**GIVEN TASK:** Rewrite the records with "Transcribe" replaced by "Copy out" everywhere it occurs. Leave everything else unchanged.

[Dataset entries]
***

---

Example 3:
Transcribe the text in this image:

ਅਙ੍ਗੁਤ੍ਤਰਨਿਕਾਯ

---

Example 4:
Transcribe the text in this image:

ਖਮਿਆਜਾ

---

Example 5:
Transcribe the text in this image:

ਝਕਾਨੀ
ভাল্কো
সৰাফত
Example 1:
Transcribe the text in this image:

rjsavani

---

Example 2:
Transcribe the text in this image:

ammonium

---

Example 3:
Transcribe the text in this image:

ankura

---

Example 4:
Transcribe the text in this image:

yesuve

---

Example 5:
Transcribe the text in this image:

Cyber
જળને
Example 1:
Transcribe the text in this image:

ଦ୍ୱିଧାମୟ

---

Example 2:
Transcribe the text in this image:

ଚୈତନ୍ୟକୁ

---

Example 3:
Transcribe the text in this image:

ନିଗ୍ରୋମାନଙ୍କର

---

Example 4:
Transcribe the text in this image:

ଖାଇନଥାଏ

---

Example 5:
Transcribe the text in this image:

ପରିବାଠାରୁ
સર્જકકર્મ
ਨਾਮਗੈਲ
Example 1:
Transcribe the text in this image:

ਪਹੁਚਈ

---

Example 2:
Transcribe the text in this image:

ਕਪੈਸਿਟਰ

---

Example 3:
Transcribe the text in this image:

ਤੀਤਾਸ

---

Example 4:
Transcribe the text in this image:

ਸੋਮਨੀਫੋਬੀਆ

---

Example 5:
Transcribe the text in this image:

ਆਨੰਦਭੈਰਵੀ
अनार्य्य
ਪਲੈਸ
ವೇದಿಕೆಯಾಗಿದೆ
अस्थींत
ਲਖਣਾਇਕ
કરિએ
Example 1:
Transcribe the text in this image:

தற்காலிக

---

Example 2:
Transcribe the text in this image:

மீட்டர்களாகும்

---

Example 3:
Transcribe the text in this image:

***

**COMPLETE ANSWER:**
---

Example 3:
Copy out the text in this image:

ਅਙ੍ਗੁਤ੍ਤਰਨਿਕਾਯ

---

Example 4:
Copy out the text in this image:

ਖਮਿਆਜਾ

---

Example 5:
Copy out the text in this image:

ਝਕਾਨੀ
ভাল্কো
সৰাফত
Example 1:
Copy out the text in this image:

rjsavani

---

Example 2:
Copy out the text in this image:

ammonium

---

Example 3:
Copy out the text in this image:

ankura

---

Example 4:
Copy out the text in this image:

yesuve

---

Example 5:
Copy out the text in this image:

Cyber
જળને
Example 1:
Copy out the text in this image:

ଦ୍ୱିଧାମୟ

---

Example 2:
Copy out the text in this image:

ଚୈତନ୍ୟକୁ

---

Example 3:
Copy out the text in this image:

ନିଗ୍ରୋମାନଙ୍କର

---

Example 4:
Copy out the text in this image:

ଖାଇନଥାଏ

---

Example 5:
Copy out the text in this image:

ପରିବାଠାରୁ
સર્જકકર્મ
ਨਾਮਗੈਲ
Example 1:
Copy out the text in this image:

ਪਹੁਚਈ

---

Example 2:
Copy out the text in this image:

ਕਪੈਸਿਟਰ

---

Example 3:
Copy out the text in this image:

ਤੀਤਾਸ

---

Example 4:
Copy out the text in this image:

ਸੋਮਨੀਫੋਬੀਆ

---

Example 5:
Copy out the text in this image:

ਆਨੰਦਭੈਰਵੀ
अनार्य्य
ਪਲੈਸ
ವೇದಿಕೆಯಾಗಿದೆ
अस्थींत
ਲਖਣਾਇਕ
કરિએ
Example 1:
Copy out the text in this image:

தற்காலிக

---

Example 2:
Copy out the text in this image:

மீட்டர்களாகும்

---

Example 3:
Copy out the text in this image:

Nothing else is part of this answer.